Immunotherapy Boosts Pediatric Cancer Survival

Friday, October 29, 2010

Boosts Pediatric Cancer Survival







A microscopic slice of a neuroblastoma cell, stained blue, and showing a rosette formation typical of the cancer
Administering a new form of immunotherapy to children with neuroblastoma, a nervous system cancer, increased the percentage of those who were alive and free of disease progression after two years.

The percentage rose from 46 percent for children receiving a standard therapy to 66 percent for children receiving immunotherapy plus standard therapy, according to the study in the Sept. 30, 2010, New England Journal of Medicine.




Neuroblastoma is a cancer of the peripheral nervous system (found outside of the brain and spinal cord), and is responsible for 12 percent of all deaths due to cancer in children under 15 years of age.

It is the most common non-brain solid tumor in children.

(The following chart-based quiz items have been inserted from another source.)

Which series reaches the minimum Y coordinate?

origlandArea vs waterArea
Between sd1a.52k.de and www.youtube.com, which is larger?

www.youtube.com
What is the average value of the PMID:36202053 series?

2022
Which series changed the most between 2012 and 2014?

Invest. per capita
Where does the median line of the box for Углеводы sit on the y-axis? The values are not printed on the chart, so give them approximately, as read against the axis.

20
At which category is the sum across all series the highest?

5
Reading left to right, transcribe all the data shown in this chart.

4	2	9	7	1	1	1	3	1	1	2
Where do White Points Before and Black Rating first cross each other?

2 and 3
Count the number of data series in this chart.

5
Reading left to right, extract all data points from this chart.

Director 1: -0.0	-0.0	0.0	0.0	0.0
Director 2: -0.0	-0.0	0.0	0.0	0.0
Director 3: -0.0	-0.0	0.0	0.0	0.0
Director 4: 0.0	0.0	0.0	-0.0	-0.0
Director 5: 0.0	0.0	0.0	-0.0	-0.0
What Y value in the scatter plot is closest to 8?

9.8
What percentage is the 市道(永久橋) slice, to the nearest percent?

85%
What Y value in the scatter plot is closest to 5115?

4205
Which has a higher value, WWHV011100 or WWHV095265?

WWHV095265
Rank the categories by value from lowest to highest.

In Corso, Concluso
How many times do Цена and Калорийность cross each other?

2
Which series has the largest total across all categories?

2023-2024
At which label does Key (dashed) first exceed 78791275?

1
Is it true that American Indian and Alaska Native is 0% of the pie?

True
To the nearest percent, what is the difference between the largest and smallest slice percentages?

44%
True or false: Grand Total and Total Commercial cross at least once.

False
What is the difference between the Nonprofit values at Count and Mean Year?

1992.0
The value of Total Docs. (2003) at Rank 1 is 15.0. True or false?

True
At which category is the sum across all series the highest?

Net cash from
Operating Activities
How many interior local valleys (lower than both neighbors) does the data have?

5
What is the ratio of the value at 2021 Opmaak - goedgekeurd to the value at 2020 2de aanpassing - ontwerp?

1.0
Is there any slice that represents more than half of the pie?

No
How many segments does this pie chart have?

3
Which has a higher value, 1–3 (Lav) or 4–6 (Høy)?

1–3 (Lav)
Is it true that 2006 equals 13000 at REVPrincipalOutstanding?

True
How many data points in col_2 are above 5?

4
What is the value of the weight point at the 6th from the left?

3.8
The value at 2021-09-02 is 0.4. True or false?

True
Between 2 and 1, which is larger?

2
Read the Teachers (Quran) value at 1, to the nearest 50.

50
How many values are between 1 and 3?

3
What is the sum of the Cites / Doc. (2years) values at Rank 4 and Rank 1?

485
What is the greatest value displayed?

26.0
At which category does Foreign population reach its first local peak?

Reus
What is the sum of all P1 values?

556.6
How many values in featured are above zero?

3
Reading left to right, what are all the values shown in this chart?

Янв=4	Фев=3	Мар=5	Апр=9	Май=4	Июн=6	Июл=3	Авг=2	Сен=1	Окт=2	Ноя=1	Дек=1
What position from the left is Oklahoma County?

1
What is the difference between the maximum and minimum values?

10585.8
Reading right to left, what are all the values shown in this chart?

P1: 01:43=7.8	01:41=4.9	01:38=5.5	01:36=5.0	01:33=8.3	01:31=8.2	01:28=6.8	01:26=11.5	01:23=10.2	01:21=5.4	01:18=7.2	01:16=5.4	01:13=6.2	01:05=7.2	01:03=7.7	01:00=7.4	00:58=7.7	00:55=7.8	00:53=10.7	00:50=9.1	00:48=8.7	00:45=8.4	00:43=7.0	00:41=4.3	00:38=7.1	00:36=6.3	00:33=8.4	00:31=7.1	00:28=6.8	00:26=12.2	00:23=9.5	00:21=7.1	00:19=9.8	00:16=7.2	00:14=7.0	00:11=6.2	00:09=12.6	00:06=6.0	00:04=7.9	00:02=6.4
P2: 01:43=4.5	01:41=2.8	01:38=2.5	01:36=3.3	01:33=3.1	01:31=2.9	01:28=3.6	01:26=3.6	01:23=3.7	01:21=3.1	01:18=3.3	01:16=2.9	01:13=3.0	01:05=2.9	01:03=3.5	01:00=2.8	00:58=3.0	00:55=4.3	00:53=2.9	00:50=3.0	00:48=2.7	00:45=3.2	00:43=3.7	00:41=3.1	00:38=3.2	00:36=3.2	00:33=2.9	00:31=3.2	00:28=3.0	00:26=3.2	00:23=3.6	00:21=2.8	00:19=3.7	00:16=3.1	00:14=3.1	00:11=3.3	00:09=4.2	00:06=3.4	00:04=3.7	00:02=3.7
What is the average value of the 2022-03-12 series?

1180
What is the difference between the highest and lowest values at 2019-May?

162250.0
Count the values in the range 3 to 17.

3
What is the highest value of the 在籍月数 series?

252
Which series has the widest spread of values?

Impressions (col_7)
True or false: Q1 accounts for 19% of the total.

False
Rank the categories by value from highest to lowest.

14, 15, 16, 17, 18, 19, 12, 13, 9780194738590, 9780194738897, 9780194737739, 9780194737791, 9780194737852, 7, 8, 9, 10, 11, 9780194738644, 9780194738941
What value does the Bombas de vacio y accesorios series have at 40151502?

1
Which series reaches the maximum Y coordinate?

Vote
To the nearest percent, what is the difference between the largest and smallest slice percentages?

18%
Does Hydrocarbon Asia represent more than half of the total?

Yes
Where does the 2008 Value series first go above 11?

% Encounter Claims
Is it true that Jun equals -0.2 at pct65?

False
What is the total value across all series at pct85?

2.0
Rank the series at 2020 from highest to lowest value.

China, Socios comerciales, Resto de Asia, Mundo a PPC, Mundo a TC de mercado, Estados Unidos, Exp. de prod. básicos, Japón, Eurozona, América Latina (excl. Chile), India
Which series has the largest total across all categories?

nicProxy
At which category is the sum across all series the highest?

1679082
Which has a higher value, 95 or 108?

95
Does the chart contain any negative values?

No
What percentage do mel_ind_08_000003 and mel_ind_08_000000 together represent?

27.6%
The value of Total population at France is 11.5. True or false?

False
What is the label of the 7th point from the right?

Nearly 50 percent of patients with neuroblastoma have a high-risk form of the disease and have poor long-term survival despite very intensive treatment.

The previously established standard treatment for neuroblastoma uses high doses of chemotherapy to destroy as many cancer cells as possible. But this form of chemotherapy (myleoablative therapy) also destroys some normal blood-forming cells, so it is followed by giving back previously collected blood-forming cells to restore immune system function and blood cell formation

The phase III trial results establish ch14.18 immunotherapy as a new standard treatment for children with high-risk neuroblastoma,” said Alice Yu, M.D., Ph.D., University of California, San Diego and study chair of the clinical trial.


Because there was no pharmaceutical company to make ch14.18 when the phase III trial started, NCI manufactured the agent and provided it to COG for the clinical trial. NCI continues to manufacture ch14.18 and to make it available to children with high-risk neuroblastoma through ongoing Children’s Oncology Group clinical trials.